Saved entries
══════════

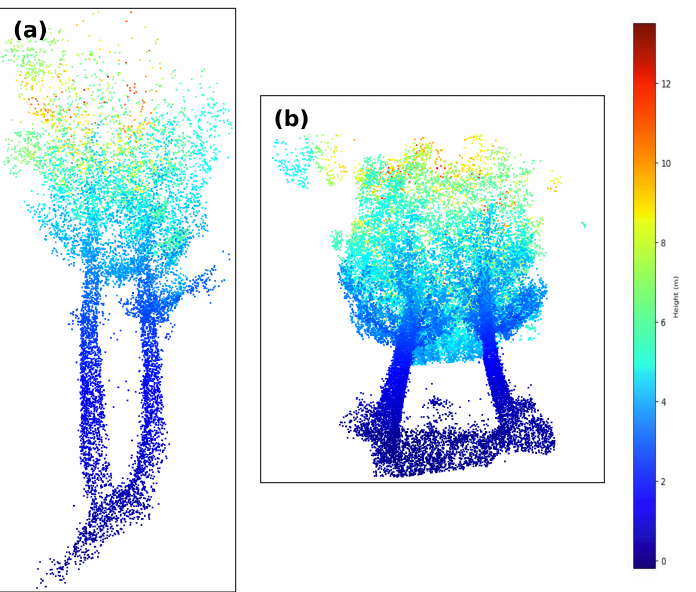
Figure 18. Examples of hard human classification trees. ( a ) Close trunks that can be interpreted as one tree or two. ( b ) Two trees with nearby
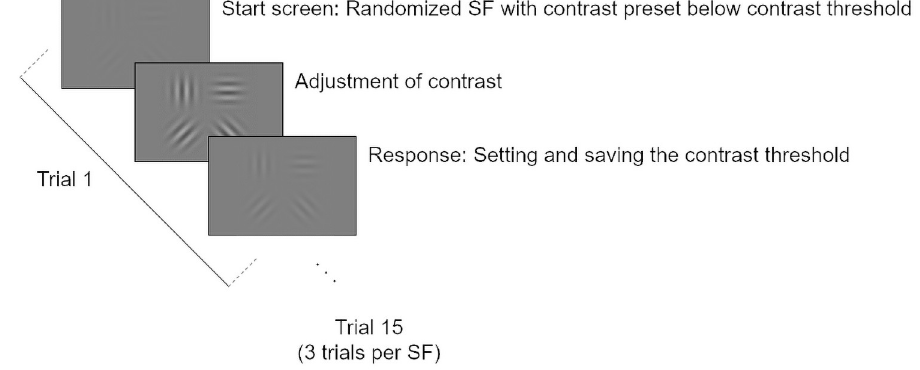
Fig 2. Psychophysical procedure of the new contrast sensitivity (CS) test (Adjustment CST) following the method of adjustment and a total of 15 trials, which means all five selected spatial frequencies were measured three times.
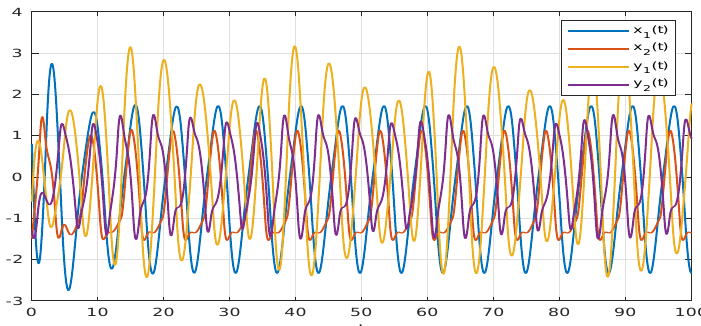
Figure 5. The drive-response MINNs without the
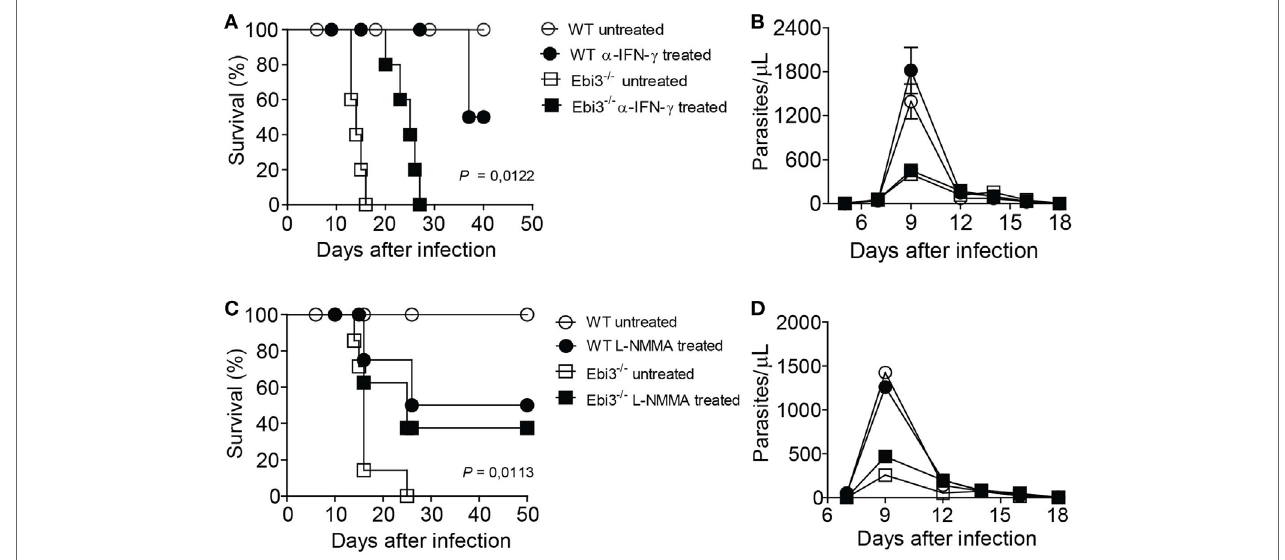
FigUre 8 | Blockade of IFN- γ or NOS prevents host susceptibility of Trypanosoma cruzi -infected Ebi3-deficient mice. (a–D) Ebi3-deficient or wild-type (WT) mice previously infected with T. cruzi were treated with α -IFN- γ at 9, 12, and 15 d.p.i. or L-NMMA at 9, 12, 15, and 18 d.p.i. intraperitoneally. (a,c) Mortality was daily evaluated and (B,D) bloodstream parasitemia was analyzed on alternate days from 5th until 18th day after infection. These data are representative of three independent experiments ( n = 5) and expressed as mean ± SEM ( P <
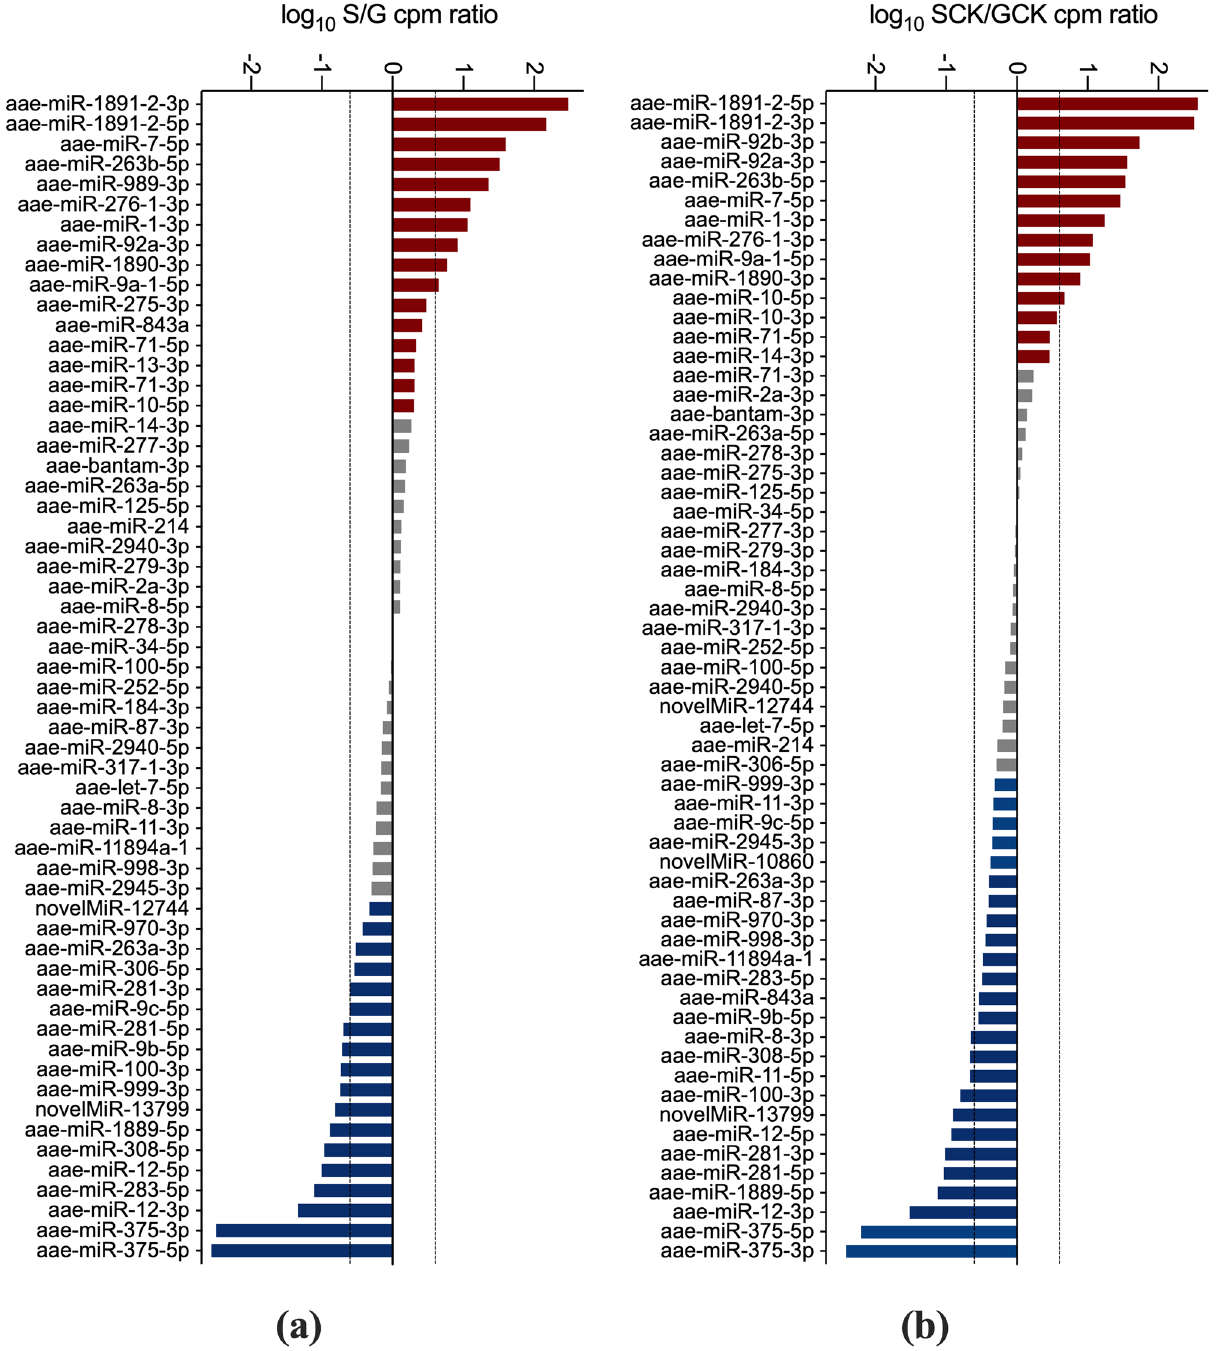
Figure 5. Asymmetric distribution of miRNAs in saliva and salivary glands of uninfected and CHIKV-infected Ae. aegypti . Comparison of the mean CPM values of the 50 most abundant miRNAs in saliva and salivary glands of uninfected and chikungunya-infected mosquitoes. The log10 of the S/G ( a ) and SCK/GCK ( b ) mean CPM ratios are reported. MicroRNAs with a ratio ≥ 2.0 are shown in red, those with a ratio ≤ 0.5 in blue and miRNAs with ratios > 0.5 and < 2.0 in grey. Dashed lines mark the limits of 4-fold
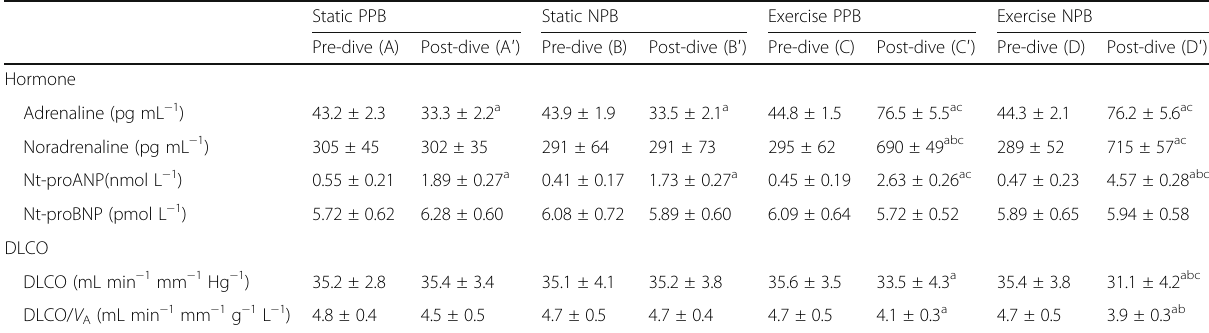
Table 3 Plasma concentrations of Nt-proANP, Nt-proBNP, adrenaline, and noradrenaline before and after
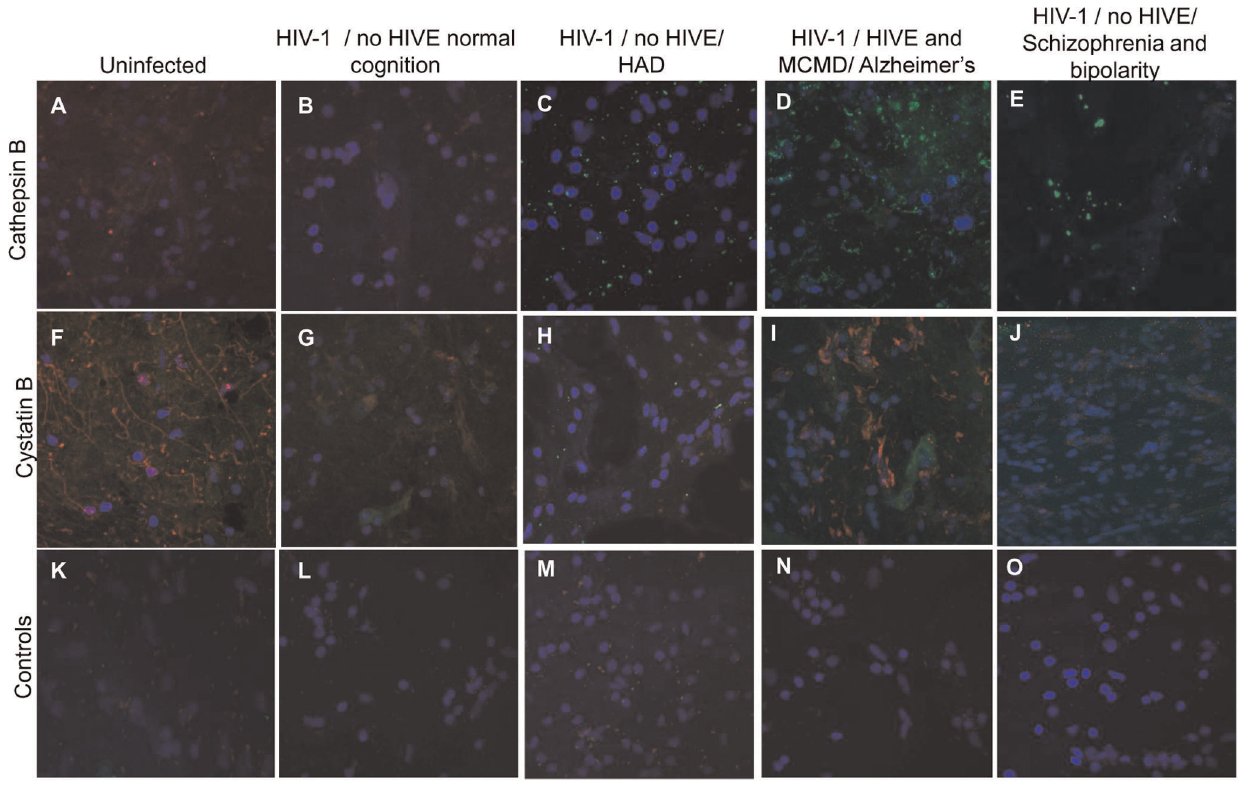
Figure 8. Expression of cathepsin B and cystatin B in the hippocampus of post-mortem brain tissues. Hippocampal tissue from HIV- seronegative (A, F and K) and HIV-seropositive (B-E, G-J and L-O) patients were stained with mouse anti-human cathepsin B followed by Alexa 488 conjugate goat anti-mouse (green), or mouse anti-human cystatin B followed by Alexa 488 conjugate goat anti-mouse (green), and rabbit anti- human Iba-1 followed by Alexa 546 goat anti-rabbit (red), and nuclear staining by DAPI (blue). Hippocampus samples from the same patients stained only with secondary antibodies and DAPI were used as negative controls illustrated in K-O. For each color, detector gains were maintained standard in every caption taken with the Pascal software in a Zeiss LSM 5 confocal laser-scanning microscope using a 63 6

══════════

#### TASK DETAILS
All of the data is to be transcribed exactly, with images omitted.

#### TASK ANSWER
Figure 18. Examples of hard human classification trees. ( a ) Close trunks that can be interpreted as one tree or two. ( b ) Two trees with nearby
Fig 2. Psychophysical procedure of the new contrast sensitivity (CS) test (Adjustment CST) following the method of adjustment and a total of 15 trials, which means all five selected spatial frequencies were measured three times.
Figure 5. The drive-response MINNs without the
FigUre 8 | Blockade of IFN- γ or NOS prevents host susceptibility of Trypanosoma cruzi -infected Ebi3-deficient mice. (a–D) Ebi3-deficient or wild-type (WT) mice previously infected with T. cruzi were treated with α -IFN- γ at 9, 12, and 15 d.p.i. or L-NMMA at 9, 12, 15, and 18 d.p.i. intraperitoneally. (a,c) Mortality was daily evaluated and (B,D) bloodstream parasitemia was analyzed on alternate days from 5th until 18th day after infection. These data are representative of three independent experiments ( n = 5) and expressed as mean ± SEM ( P <
Figure 5. Asymmetric distribution of miRNAs in saliva and salivary glands of uninfected and CHIKV-infected Ae. aegypti . Comparison of the mean CPM values of the 50 most abundant miRNAs in saliva and salivary glands of uninfected and chikungunya-infected mosquitoes. The log10 of the S/G ( a ) and SCK/GCK ( b ) mean CPM ratios are reported. MicroRNAs with a ratio ≥ 2.0 are shown in red, those with a ratio ≤ 0.5 in blue and miRNAs with ratios > 0.5 and < 2.0 in grey. Dashed lines mark the limits of 4-fold
Table 3 Plasma concentrations of Nt-proANP, Nt-proBNP, adrenaline, and noradrenaline before and after
Figure 8. Expression of cathepsin B and cystatin B in the hippocampus of post-mortem brain tissues. Hippocampal tissue from HIV- seronegative (A, F and K) and HIV-seropositive (B-E, G-J and L-O) patients were stained with mouse anti-human cathepsin B followed by Alexa 488 conjugate goat anti-mouse (green), or mouse anti-human cystatin B followed by Alexa 488 conjugate goat anti-mouse (green), and rabbit anti- human Iba-1 followed by Alexa 546 goat anti-rabbit (red), and nuclear staining by DAPI (blue). Hippocampus samples from the same patients stained only with secondary antibodies and DAPI were used as negative controls illustrated in K-O. For each color, detector gains were maintained standard in every caption taken with the Pascal software in a Zeiss LSM 5 confocal laser-scanning microscope using a 63 6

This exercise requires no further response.